**DATA FOR ANALYSIS:**
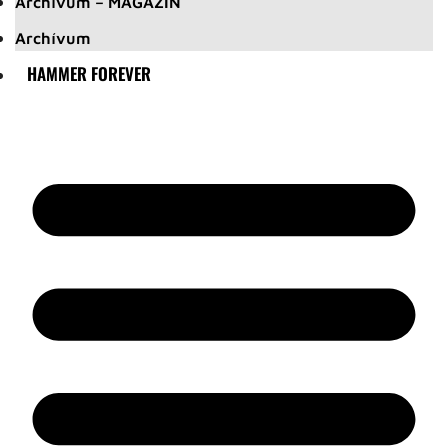
Archívum – MAGAZIN
Archívum
HAMMER FOREVER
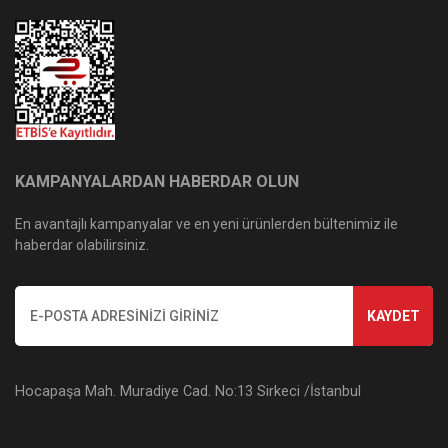
KAMPANYALARDAN HABERDAR OLUN
En avantajlı kampanyalar ve en yeni ürünlerden bültenimiz ile
haberdar olabilirsiniz.
KAYDET
Hocapaşa Mah. Muradiye Cad. No:13 Sirkeci /İstanbul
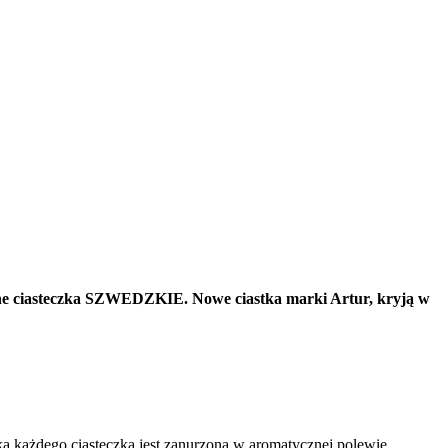
wane ciasteczka SZWEDZKIE. Nowe ciastka marki Artur, kryją w
ka każdego ciasteczka jest zanurzona w aromatycznej polewie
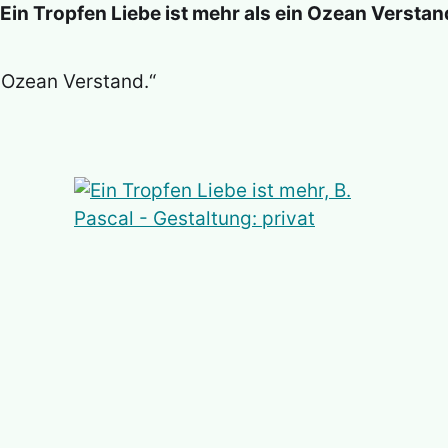
Ein Tropfen Liebe ist mehr als ein Ozean Verstand
n Ozean Verstand.“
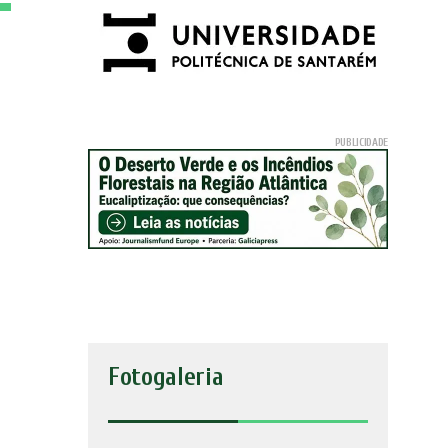
Fotogaleria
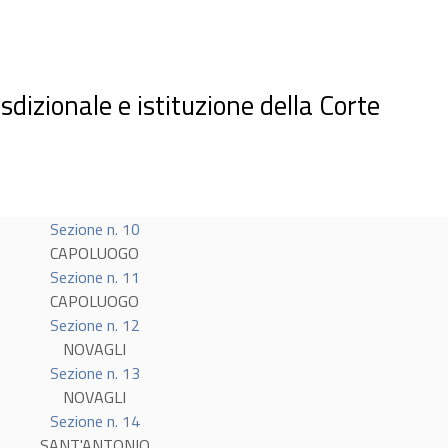
izionale e istituzione della Corte
Sezione n. 10
CAPOLUOGO
Sezione n. 11
CAPOLUOGO
Sezione n. 12
NOVAGLI
Sezione n. 13
NOVAGLI
Sezione n. 14
SANT'ANTONIO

**PROMPT:**
Up to and including the last line of the listing, starting at the line with "Ein Tropfen Liebe", extract every line exactly and leave out the pictures.

**WRITTEN REPLY:**
Ein Tropfen Liebe ist mehr als ein Ozean Verstand
n Ozean Verstand.“
Fotogaleria
izionale e istituzione della Corte
Sezione n. 10
CAPOLUOGO
Sezione n. 11
CAPOLUOGO
Sezione n. 12
NOVAGLI
Sezione n. 13
NOVAGLI
Sezione n. 14
SANT'ANTONIO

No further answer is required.